全15曲で9曲がアルバム用の曲、残りの6曲は2014年にリリースされたLP「A Wheel of Wraith」収録の曲を取り直したものということ。装丁も凝ったものになっていて、ジャケットの表の緑色のもやもやはスリーブではなくケースに直接塗装が施されている。1stプレスは発売後にすぐに完売し、今売っているのはケースの緑の塗装を赤に変更した2ndプレスとのこと。
「アイオーンのカーテンコール」というタイトルでアイオーンには調べてみるといろいろな意味があるそうだ。曰く「時間」「時間の神」「真の神」など、どうやら様々な神秘思想で用いられる言葉らしい。インナーも開いていみると凝った世界観が提示されており、重厚な物語性があるという意味ではメタル的である。

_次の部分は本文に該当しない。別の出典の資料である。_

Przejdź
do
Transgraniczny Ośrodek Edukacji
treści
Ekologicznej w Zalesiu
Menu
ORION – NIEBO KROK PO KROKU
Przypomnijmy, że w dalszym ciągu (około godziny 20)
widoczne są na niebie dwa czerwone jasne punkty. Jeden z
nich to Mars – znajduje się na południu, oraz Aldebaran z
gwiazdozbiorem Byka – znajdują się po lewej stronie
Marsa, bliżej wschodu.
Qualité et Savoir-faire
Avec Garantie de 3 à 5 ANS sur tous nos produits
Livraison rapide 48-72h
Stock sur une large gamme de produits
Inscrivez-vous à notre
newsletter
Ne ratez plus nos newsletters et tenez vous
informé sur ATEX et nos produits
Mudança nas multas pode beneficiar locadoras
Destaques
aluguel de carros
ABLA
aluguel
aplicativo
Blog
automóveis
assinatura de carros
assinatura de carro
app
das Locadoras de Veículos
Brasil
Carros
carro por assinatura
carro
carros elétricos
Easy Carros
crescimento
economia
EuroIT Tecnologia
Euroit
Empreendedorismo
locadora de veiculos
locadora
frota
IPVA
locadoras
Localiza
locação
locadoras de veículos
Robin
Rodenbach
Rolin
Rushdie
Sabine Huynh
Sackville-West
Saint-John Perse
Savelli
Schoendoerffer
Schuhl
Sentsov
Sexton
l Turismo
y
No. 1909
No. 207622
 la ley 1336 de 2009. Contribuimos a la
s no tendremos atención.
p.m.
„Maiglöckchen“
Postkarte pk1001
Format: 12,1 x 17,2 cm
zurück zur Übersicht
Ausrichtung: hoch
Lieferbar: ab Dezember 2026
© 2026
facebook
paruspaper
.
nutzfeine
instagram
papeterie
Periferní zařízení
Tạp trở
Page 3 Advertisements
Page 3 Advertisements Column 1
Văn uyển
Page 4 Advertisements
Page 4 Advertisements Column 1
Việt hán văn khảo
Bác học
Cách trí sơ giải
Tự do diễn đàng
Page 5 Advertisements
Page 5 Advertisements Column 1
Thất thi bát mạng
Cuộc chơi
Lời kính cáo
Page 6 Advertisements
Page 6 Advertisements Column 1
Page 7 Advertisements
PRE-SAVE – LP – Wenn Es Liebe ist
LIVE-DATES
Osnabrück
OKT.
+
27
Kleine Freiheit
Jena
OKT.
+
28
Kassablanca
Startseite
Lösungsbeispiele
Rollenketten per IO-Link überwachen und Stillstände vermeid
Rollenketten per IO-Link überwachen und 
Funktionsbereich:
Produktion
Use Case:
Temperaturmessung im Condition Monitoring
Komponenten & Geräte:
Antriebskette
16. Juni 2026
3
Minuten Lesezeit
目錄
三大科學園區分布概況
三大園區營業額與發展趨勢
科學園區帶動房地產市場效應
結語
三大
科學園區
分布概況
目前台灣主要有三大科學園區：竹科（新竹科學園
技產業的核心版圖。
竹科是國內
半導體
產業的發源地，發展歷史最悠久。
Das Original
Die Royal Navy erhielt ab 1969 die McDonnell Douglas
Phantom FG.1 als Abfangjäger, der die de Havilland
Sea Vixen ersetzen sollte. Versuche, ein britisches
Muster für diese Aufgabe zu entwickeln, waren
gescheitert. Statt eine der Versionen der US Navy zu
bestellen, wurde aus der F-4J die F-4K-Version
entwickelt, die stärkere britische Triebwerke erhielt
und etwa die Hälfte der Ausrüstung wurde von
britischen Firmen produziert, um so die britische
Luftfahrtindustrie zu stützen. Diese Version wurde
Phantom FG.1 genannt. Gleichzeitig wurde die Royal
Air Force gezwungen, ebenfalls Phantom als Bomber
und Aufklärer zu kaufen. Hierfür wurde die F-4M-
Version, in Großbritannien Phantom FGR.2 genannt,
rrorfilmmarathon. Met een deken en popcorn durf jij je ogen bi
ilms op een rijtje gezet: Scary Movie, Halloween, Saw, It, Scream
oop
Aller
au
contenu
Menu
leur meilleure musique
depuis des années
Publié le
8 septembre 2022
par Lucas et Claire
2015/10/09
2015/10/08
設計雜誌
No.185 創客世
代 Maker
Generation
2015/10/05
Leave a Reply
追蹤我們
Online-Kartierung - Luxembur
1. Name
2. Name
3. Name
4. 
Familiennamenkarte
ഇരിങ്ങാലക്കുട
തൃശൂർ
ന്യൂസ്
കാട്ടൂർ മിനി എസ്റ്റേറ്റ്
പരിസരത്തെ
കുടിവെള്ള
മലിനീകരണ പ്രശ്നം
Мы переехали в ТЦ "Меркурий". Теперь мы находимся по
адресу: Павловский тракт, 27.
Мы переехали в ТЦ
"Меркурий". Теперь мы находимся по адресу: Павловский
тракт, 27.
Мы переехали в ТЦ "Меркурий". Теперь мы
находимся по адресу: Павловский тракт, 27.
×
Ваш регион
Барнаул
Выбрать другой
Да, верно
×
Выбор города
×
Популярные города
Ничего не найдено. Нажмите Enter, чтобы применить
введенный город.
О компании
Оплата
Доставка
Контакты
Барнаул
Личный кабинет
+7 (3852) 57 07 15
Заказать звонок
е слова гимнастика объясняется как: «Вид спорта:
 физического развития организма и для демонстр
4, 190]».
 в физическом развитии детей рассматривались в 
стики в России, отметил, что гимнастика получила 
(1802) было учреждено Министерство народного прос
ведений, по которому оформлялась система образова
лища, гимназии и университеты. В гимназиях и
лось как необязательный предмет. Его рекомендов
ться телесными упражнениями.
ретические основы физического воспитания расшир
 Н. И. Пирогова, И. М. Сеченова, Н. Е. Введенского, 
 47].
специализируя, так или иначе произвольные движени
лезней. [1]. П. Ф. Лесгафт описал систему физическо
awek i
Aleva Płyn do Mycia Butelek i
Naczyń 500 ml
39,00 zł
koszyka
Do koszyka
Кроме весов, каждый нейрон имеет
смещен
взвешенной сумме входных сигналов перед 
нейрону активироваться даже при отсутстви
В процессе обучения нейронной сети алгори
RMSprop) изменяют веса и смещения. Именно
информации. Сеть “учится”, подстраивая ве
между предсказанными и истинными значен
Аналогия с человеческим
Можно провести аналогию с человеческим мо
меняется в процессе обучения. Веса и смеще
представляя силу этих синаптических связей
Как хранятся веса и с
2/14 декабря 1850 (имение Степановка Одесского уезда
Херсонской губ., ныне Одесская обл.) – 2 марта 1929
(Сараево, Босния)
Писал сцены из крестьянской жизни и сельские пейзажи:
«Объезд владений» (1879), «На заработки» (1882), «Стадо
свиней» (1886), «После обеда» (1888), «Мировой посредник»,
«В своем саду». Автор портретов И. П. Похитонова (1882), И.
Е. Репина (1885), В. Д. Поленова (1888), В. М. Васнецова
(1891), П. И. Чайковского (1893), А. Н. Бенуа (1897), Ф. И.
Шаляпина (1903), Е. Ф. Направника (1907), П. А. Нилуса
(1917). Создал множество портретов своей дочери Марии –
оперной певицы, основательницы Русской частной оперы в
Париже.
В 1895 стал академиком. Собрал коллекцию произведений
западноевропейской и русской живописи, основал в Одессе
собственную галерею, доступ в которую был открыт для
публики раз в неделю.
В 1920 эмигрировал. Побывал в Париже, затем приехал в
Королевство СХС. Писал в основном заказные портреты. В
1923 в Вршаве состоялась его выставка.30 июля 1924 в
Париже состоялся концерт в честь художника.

音の方はと言うと強烈に撓ませひび割れた音が特徴的なサウンドが耳を突く。いわゆるスウェディッシュという言葉で評されることもある得意なサウンドで、ギターにHM-2というエフェクターを噛ませて作るあのサウンドである。レーベルインフォによるとこのエフェクターをフルテン、つまり効果をかけるつまみをマックスまで振り切らせているとのこと
。チューニングも下げているし実際相当な低音なのだが、このサウンドはただ重たさ一辺倒ではなく、やはりグチャッと潰れたような、ひび割れてささくれだち、意図的な雑味が聞いている。ドス(またはエフェクターかな?)の効いたボーカルも同様にひび割れた声で低音うめき声から高音喚き声。どう考えてもユーザーフレンドリーな音楽ではないので圧倒される。「これは気合の入ったデスメタルだなあ」と私は思っちゃったわけなんだけど、3曲くらい聴いていると不思議なもので音の衝撃から立ち直って慣れてくる。どっしり構えてずんずん進むドゥーミィなデスメタルとは違う。装飾過多な荘厳さはあまりなく代わりにもっとストレートな突進力がある。かなりハードコア的なアプローチで、この音でハードコアというとTrap Themが頭に浮かぶけどあそこまで冷血でカオティックではない。なんかもっとこう熱く、血潮がたぎるような、とここでそうか日本のハードコアか!と納得がいく。かなりいかつい音なのではじめは気が付かないのだが、速く重たく、しかし爽快で気持ちがよく、なにより聴いている人を熱く盛り上げる情熱をもったあのハードコア。そう考えるとメタルから持ち込んだ色彩豊かでテクニカルなリフと感情のこもったメロディアスなギターソロが説得力を持って前にせり出してくる。もちろんアンダーグラウンドな音楽であることは間違いないだろうが、思ってたよりずっと聞きやすい。唸るツインギターのソロなんてクラシカルであり、この間再発されたDeath Sideを彷彿とさせる。個人的に好きなのはボーカルでここだけは完全にメタル的なアプローチだと思う。だから熱いハードコアサウンドと相克と対比がよく出ていて陰影がきっちりしているし、オリジナリティが出ている。ただ熱いねえ!というのではなく、まず一回は完全に初見でぶん殴ってくるみたいな迫力があり好きだ。

HM-2を使った音でハードコアをやるというアプローチで冷たい方に走った海外勢と、真逆の熱い方に走った日本と差が出て面白い。熱いハードコアが好きな人は是非どうぞ。